Where the line with "Ajouter au panier" appears below, start writing out lines exactly, and finish with the line with "درخواست پشتیبانی", which is included; write out nothing else.

Data items:
::::::::::

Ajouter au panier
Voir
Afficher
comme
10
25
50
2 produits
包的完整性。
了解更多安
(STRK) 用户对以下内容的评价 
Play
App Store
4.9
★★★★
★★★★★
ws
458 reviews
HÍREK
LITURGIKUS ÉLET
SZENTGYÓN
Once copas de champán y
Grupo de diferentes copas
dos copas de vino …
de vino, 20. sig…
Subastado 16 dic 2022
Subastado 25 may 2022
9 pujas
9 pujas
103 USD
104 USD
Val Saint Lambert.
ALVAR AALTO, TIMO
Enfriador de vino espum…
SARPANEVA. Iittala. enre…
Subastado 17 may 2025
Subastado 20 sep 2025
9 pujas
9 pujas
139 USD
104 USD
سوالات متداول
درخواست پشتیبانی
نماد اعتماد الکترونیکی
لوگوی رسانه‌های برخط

::::::::::

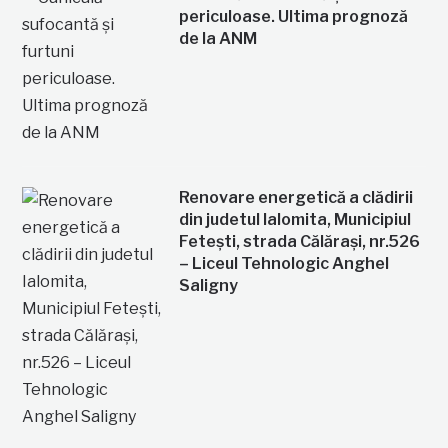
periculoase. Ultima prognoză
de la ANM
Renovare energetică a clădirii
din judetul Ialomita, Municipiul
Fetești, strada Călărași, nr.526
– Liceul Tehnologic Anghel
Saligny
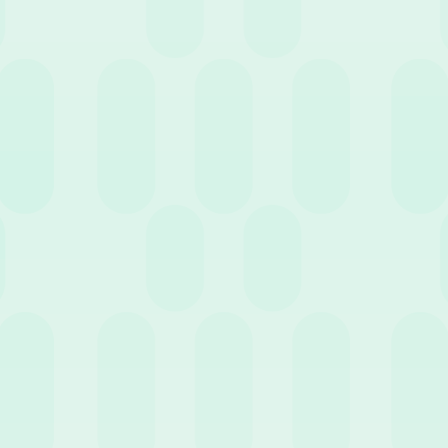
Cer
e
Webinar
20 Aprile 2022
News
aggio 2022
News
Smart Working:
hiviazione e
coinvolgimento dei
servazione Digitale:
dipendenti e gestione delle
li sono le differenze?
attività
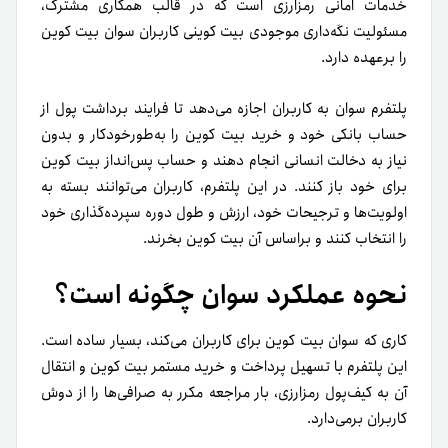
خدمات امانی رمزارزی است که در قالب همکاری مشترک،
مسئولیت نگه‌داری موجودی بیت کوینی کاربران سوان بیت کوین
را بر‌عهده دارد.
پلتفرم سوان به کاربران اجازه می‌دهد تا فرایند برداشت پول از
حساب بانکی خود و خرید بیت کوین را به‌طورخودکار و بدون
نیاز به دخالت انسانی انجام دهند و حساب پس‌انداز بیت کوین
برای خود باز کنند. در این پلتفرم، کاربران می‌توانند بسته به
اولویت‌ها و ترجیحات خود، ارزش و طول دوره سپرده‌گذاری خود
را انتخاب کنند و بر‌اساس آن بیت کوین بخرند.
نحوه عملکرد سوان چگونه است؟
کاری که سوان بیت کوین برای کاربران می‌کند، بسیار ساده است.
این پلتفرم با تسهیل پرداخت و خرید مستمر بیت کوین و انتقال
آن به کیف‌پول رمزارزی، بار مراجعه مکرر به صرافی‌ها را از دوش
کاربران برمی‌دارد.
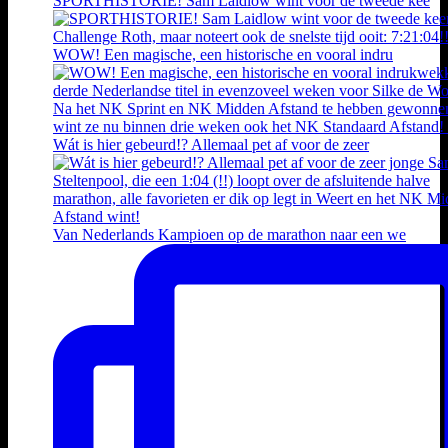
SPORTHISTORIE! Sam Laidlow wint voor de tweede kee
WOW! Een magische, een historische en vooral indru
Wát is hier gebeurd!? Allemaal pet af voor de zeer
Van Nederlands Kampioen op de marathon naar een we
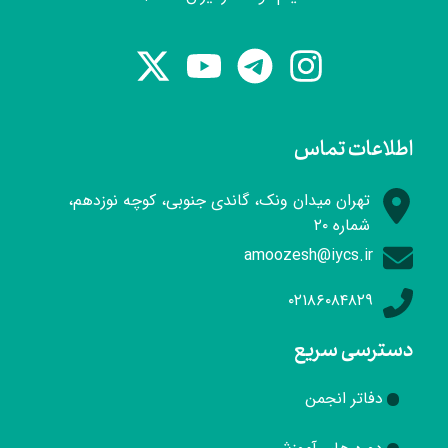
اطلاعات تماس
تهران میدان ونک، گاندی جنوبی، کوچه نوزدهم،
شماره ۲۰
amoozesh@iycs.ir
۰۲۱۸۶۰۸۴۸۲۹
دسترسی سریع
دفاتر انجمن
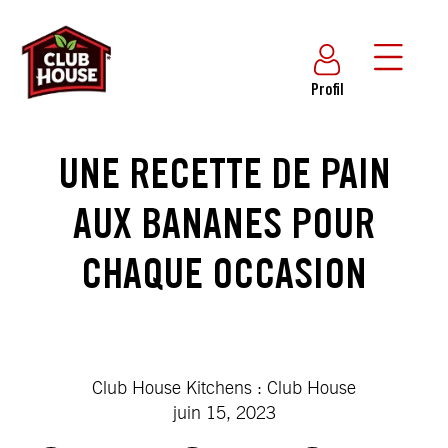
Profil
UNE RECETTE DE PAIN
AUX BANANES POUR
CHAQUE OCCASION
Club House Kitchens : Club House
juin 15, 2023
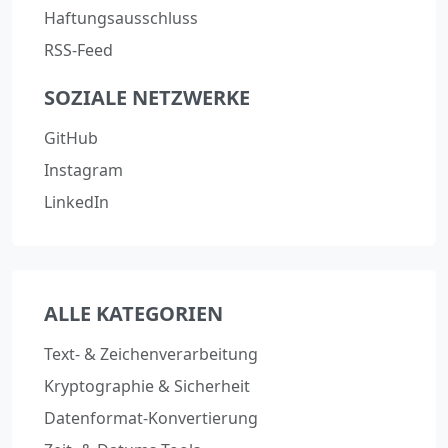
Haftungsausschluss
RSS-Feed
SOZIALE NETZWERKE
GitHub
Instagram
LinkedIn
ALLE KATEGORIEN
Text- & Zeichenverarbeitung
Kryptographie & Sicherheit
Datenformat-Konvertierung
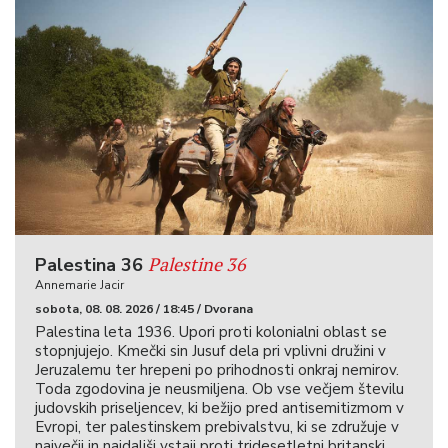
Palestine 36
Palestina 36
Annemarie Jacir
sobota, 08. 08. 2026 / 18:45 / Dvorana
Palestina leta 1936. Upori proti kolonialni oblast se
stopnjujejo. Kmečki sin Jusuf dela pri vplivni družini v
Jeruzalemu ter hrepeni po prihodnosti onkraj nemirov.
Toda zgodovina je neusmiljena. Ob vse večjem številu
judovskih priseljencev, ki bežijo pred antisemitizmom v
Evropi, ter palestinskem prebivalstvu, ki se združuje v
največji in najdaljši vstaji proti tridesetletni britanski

::::::::::

# [Exercise result]
Ajouter au panier
Voir
Afficher
comme
10
25
50
2 produits
包的完整性。
了解更多安
(STRK) 用户对以下内容的评价 
Play
App Store
4.9
★★★★
★★★★★
ws
458 reviews
HÍREK
LITURGIKUS ÉLET
SZENTGYÓN
Once copas de champán y
Grupo de diferentes copas
dos copas de vino …
de vino, 20. sig…
Subastado 16 dic 2022
Subastado 25 may 2022
9 pujas
9 pujas
103 USD
104 USD
Val Saint Lambert.
ALVAR AALTO, TIMO
Enfriador de vino espum…
SARPANEVA. Iittala. enre…
Subastado 17 may 2025
Subastado 20 sep 2025
9 pujas
9 pujas
139 USD
104 USD
سوالات متداول
درخواست پشتیبانی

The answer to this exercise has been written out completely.